-- SOURCE MATERIAL follows --
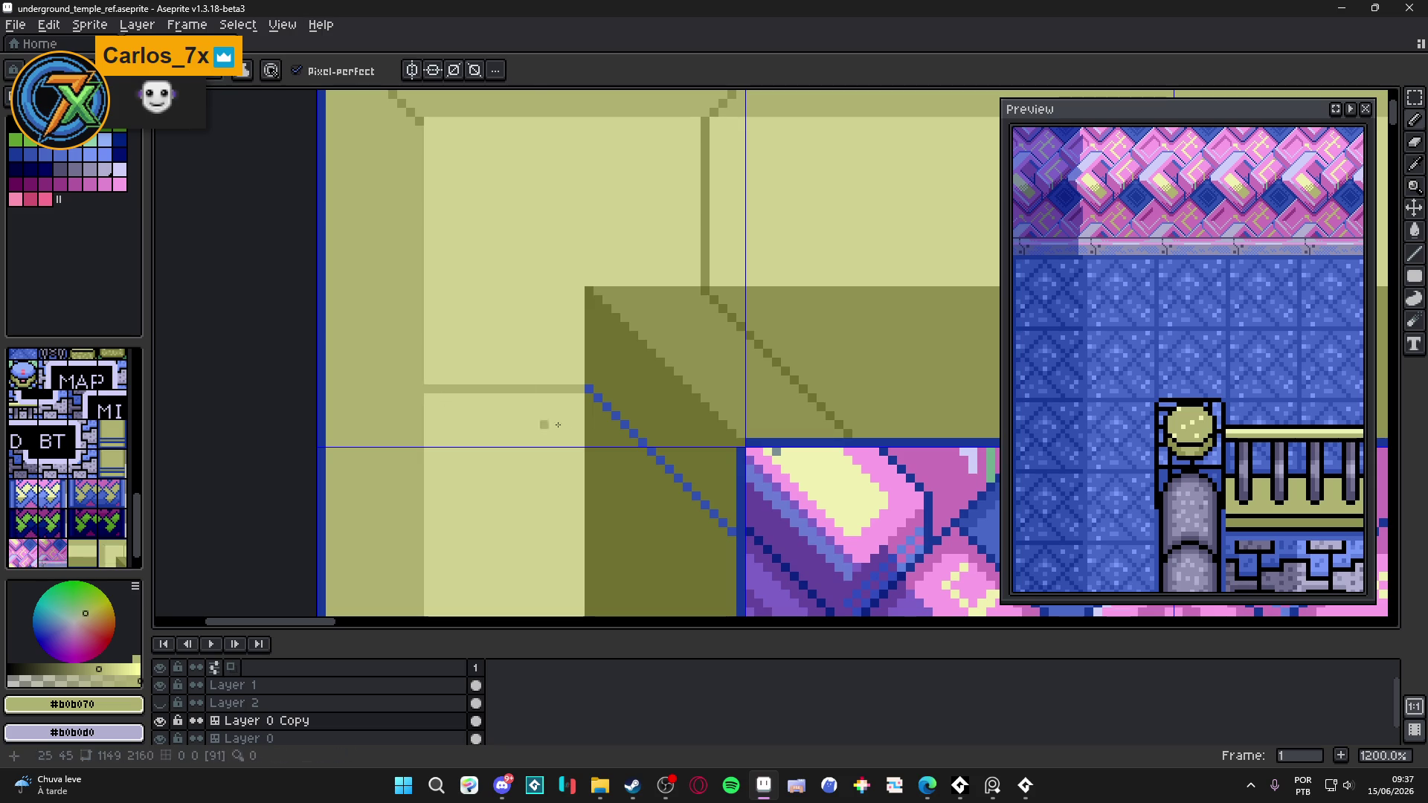
pyautogui.keyDown('alt'); pyautogui.click(408, 392); pyautogui.keyUp('alt')
pyautogui.scroll(-3, 573, 357)
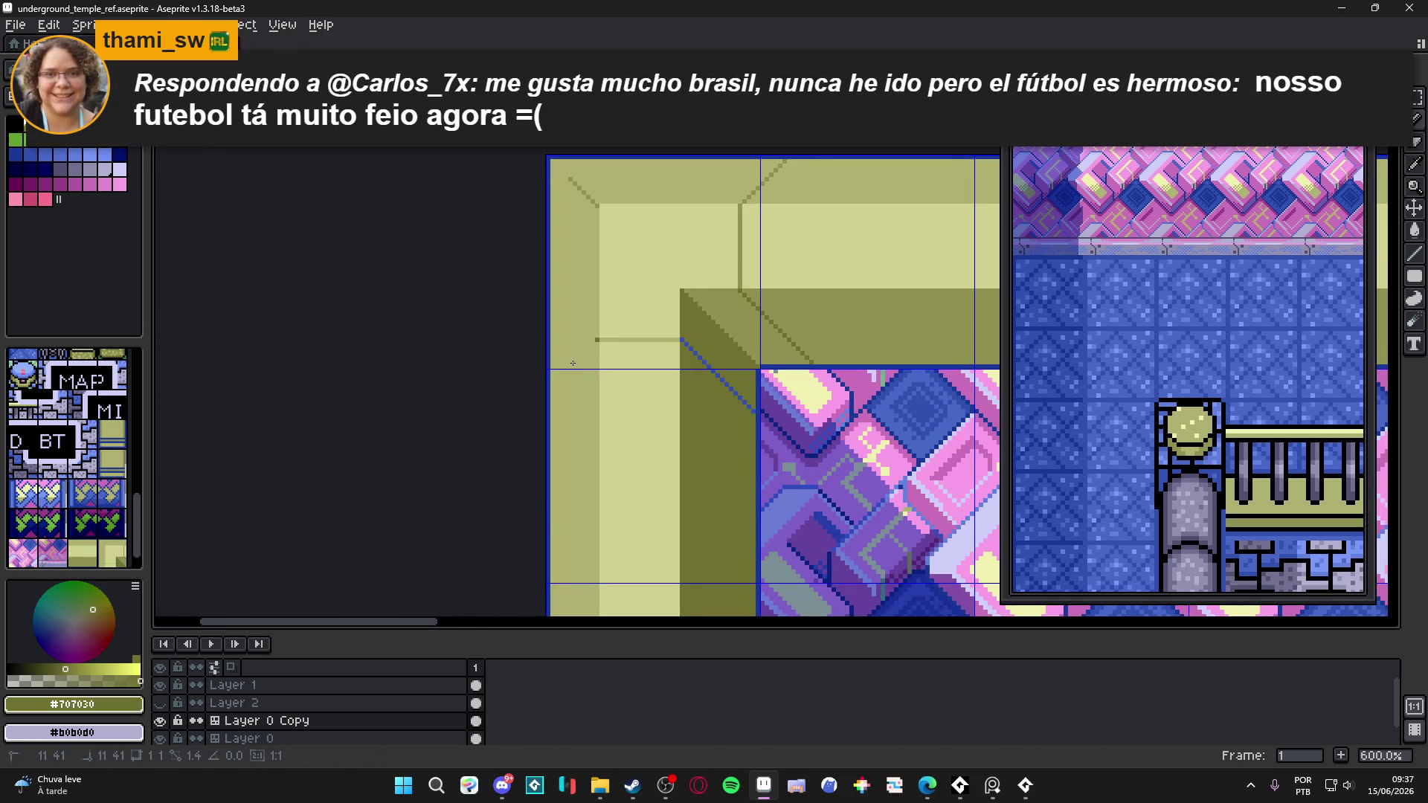
pyautogui.keyDown('shift'); pyautogui.click(573, 363); pyautogui.keyUp('shift')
-- SOURCE MATERIAL concluded --
WORK INSTRUCTIONS:
Go through the listing above and find each line that contains "keyUp", then copy it.

ANSWER BOX:
pyautogui.keyDown('alt'); pyautogui.click(408, 392); pyautogui.keyUp('alt')
pyautogui.keyDown('shift'); pyautogui.click(573, 363); pyautogui.keyUp('shift')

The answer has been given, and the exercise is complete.